Friday, June 21st, 2024

Hydrocodone Use

Hydrocodone Use

Hydrocodone is a semi-synthetic opiate. It is the active ingredient in a number of prescription painkillers like Vicodin, Hydrococet, Symtan; Anexsia, Biocodone, Damason-P; Dicodid, Hycodan, Hycomine; Hycet, Lorcet, Lortab; Norco, Novahistex, Hydrovo; Duodin, Kolikodol, Orthoxycol; Panacet, Zydone, Mercodinone; Synkonin, Norgan, Xodol and Hydrokon. Usually, it is combined with non-opioid painkillers like ibuprofen and acetaminophen to discourage recreational use and to increase the painkilling effects.  Hydrocodone is also a cough suppressant, so it is used in many prescription cough medications.

Like other opioids, hydrocodone works by binding with opioid receptors in the brain. It binds to the same receptors that the bodies’ natural painkillers bind to. After prolonged opiate use, the body stops producing natural painkillers, resulting in opiate dependency. Opiates are such powerful narcotics that the body can become dependent on them even when they prescribed by a physician for the treatment of pain and are taken in the prescribed dosage.

Hydrocodone use sometimes leads to dependence. It is one of the most commonly abused prescription drugs in the United States. Because it is a schedule 3 narcotic (oxycodone is a schedule 2) it is less highly regulated than other prescription narcotics, and thus more easily obtained. Those who engage in recreational hydrocodone use experience a strong feeling of euphoria (“rush”) accompanied by a warm flushing of the skin, a dry mouth, and heavy extremities.

The most commonly reported adverse effects of hydrocodone use are memory loss, constipation, fatigue, dizziness, nausea, lightheadedness, dry mouth, itching, and heavy sweating. In high doses, hydrocodone suppresses respiration, which could lead to coma and death.

When the body becomes dependent on hydrocodone and then hydrocodone use is stopped or significantly reduced, they experience withdrawal. Withdrawal from opiates like hydrocodone is very painful, though it is not life threatening. Signs of hydrocodone withdrawal are similar to flu symptoms and include: sweating, goose bumps, nausea, vomiting, diarrhea, and cramping.

While additives such as ibuprofen and acetaminophen are added to hydrocodone products in part to discourage illicit use, the danger is that people who do abuse hydrocodone products may not be aware that they are taking high levels of ibuprofen or acetaminophen.
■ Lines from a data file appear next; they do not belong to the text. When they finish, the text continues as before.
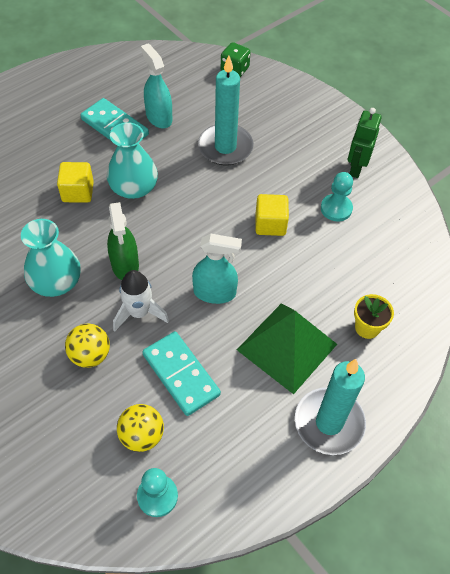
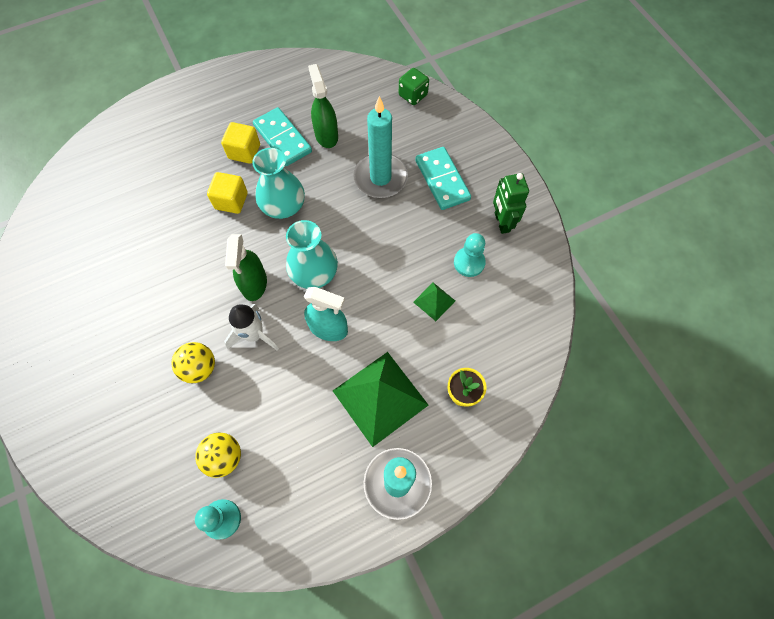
camera: 15 degrees right, 10 degrees up
turquoise vase [21,219,81,297] -> turquoise vase moved to [286,220,338,289]
turquoise spray bottle [141,43,172,128] -> green spray bottle [308,64,338,148]
turquoise domino [142,331,221,416] -> turquoise domino moved to [415,147,471,210]
yellow cube [255,194,289,236] -> yellow cube moved to [221,122,260,164]
green robot [348,108,382,178] -> green robot turned 45 degrees counterclockwise [493,173,529,234]
none -> green pyramid [413,283,455,321]

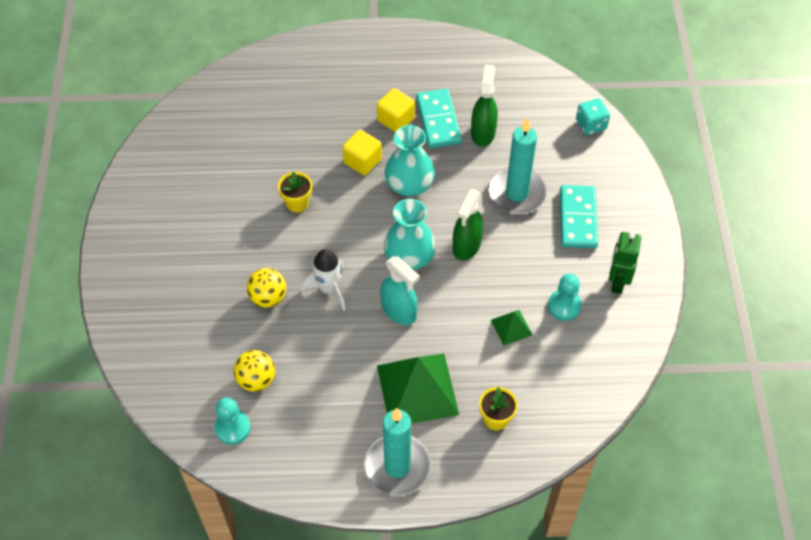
camera: 25 degrees right, 10 degrees down
green spray bottle [225,234,267,301] -> green spray bottle moved to [453,189,483,261]
green dice [399,68,429,105] -> turquoise dice [576,98,610,135]
none -> yellow flower pot [278,172,312,213]

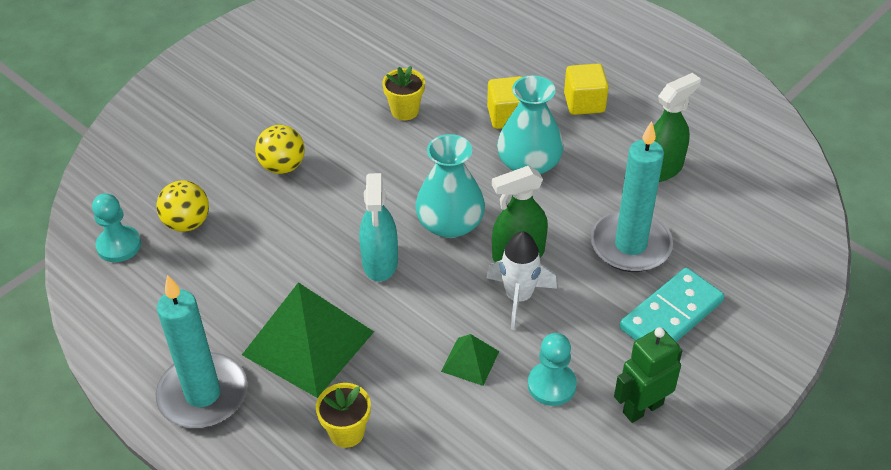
camera: 45 degrees right, 10 degrees down
white rocket [300,249,346,311] -> white rocket moved to [487,232,557,330]
turquoise domino [416,89,462,148] -> none
turquoise dice [576,98,610,135] -> none

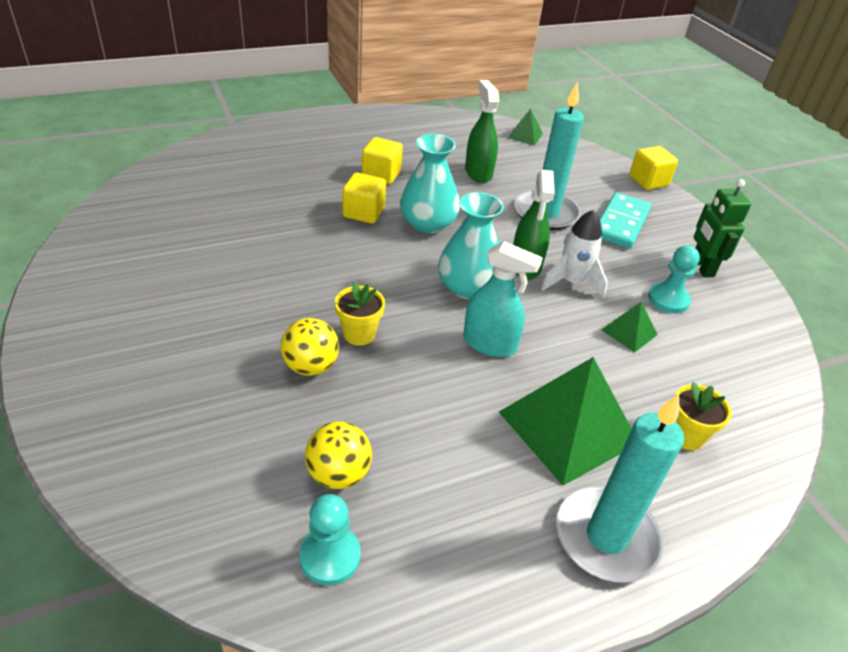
camera: 70 degrees left, 5 degrees down
yellow flower pot [382,66,425,120] -> yellow flower pot moved to [335,282,385,346]
turquoise domino [620,268,725,342] -> turquoise domino turned 45 degrees clockwise [600,192,652,249]
none -> green pyramid [508,109,543,146]
none -> yellow cube [629,146,678,190]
This can be very dangerous, and in many cases, long term hydrocodone abuse can cause liver problems because these drugs are toxic in high doses, and can even be fatal.

Another reason that hydrocodone is less likely to be abused than drugs like pure oxycodone, is that the metabolism of hydrocodone prevents it from alternate routes of administration like snorting and injection. This is because the main painkilling effect of hydrocodone use comes from its conversion to the much stronger opioid hydromorphone in the liver. When the drug is snorted or injected, it bypasses this metabolic process, so it actually results in a less strong effect. Also, because hydrocodone users must separate the hydrocodone from the ibuprofen or acetaminophen additives before injecting it, some of the hydrocodone is lost in the process. Hydrocodone is also only about half as strong as oral oxycodone.